Health food stores have long hawked fish oil capsules as a cure-all for everything from migraines to heart disease. And though such claims are often weak on scientific evidence, fish oil, it turns out, is no snake oil. A recent review of scientific studies concludes that omega-3 fatty acids can indeed protect against heart disease, and the American Heart Association now recommends fish oil capsules for patients with coronary heart disease.
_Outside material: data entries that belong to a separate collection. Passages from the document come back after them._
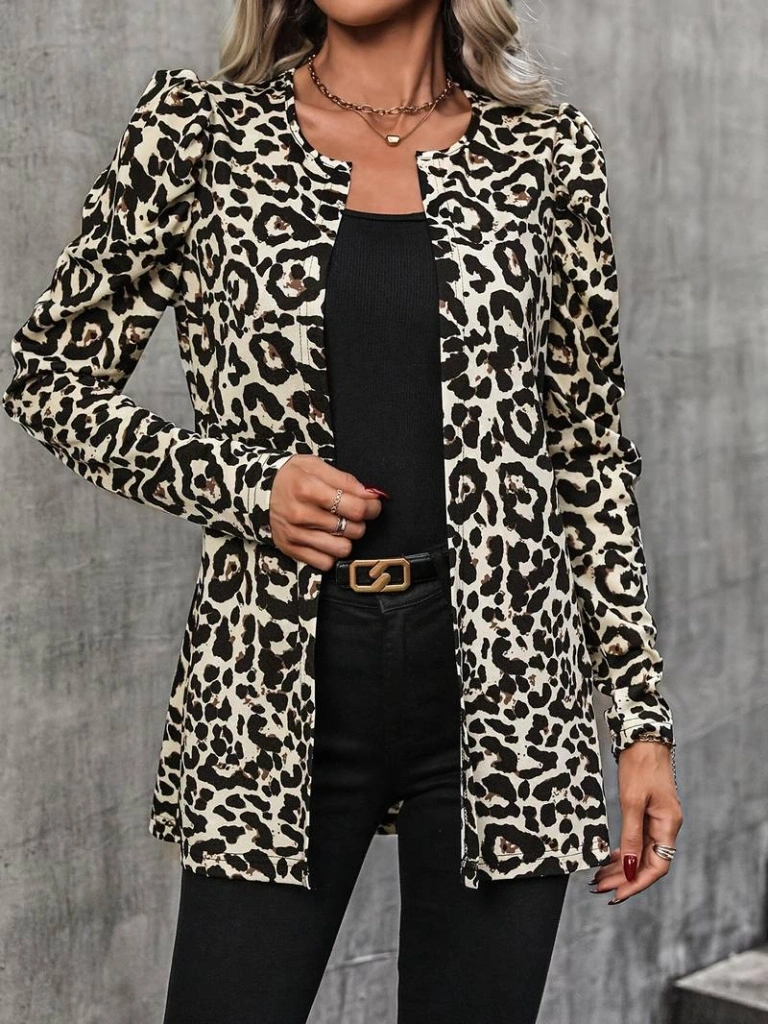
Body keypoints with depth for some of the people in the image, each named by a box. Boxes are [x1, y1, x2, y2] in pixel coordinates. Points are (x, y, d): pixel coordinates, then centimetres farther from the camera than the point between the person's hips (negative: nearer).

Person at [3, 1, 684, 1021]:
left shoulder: (545, 152, 5)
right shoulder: (198, 128, 2)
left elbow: (588, 452, 8)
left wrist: (641, 714, 5)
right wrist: (240, 485, -8)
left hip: (501, 686, 1)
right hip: (278, 679, 0)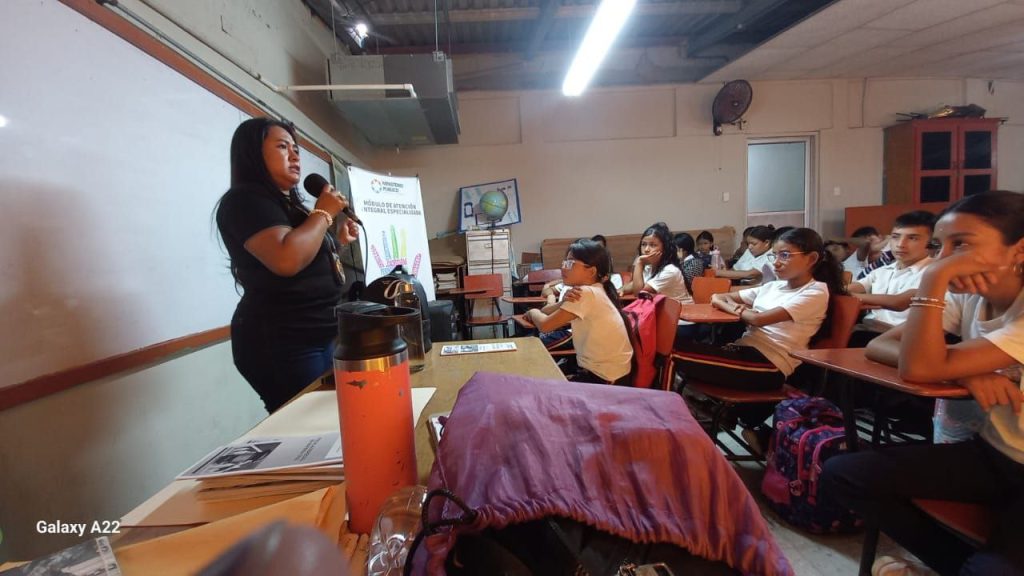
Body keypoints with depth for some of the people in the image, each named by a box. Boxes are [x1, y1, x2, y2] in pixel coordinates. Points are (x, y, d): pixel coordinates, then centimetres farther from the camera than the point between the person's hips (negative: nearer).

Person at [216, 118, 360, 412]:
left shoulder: (286, 203, 19)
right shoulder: (245, 200, -10)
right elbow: (287, 260, -28)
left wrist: (337, 241, 14)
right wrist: (323, 214, -15)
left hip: (317, 335, 9)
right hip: (281, 343, -9)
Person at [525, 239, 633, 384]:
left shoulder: (586, 293, -22)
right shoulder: (593, 291, 6)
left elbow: (545, 325, -20)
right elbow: (546, 312, 6)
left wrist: (533, 312, 1)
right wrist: (564, 303, -15)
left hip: (603, 378, -8)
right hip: (601, 370, 8)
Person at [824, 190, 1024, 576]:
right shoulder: (970, 297, -3)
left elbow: (919, 368, -31)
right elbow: (877, 346, -7)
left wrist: (935, 278, -28)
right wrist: (963, 372, -23)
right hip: (991, 454, 6)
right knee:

Fatty acids come in hundreds of varieties, distinguished primarily by their structure, which in turn determines their physiological role. Unlike proteins or genes—which are polymers made up of amino acids and nucleotides, respectively—fatty acids are a large group of compounds containing long chains of carbon and hydrogen atoms with a carboxylate group (acid) attached at the end. It is this asymmetrical chemical configuration that gives fatty acids their unique properties. Fatty acid diversity comes from variations in the length of the carbon chain and in the number of double bonds between carbons. Fatty acids with one or more double bonds are called unsaturated fatty acids.

Fatty acids play an essential role in metabolism, providing the cell with a concentrated source of energy, and form the structural foundation of the cell membrane, where they are most conspicuous and perhaps best understood. Long-chain (unbranched) fatty acids, which run ten to 22 carbons long, are the most common fatty acids in animal cells and the most studied. One much less understood class of fatty acids—the monomethyl branched-chain fatty acids (mmBCFAs)—has been found in organisms from bacteria to humans, but its role remains obscure. In this issue of PLoS Biology, Marina Kniazeva et al. explore the origin and function of mmBCFAs in the worm Caenorhabditis elegans and find that these relatively obscure fatty acids play a crucial role in growth and development.

mmBCFAs are abundant in diverse genera of bacteria, which use a supply of branched-chain amino acids and enzymes to assemble the fatty acid chains. mmBCFA biosynthesis has been characterized in bacteria, but not in eukaryotes. (Worms, and humans, are eukaryotes; our cells have nuclei.) Here, Kniazeva et al. identified worm genes that are homologous to the gene that codes for an enzyme called elongase in another eukaryote, yeast. Elongases are enzymes that extend the length of fatty acid chains by two carbons. To see what kind of fatty acid molecules the homologous worm genes were synthesizing, the authors used a technique called RNA interference (RNAi) to “silence” the genes' expression in the worms. Surprisingly, two of the eight inhibited genes had a specific effect on branched-chain fatty acid levels: elo-5 and elo-6.

Inhibiting elo-5 function had deleterious effects on the growth and development of the worms. The progeny of worms treated as embryos with RNAi for elo-5 stopped growing at the first larval stage, while the progeny of worms treated at later stages developed to adulthood but got progressively sicker and showed reproductive problems. These defects were corrected when the researchers fed the mmBCFAs directly to the worms, indicating that these mmBCFAs are essential for normal larval growth and development.

Given the widespread distribution of mmBCFAs in organisms as diverse as bacteria and humans, it's perhaps not too surprising that they regulate essential physiological functions during animal development. It's still not clear, however, what all the components of the fatty acid manufacturing machinery are or how an organism monitors production levels. And though it's still an open question as to how these ubiquitous molecules function in mammals, the fact that they have been conserved throughout evolution underscores their importance—and suggests they may play a similar role.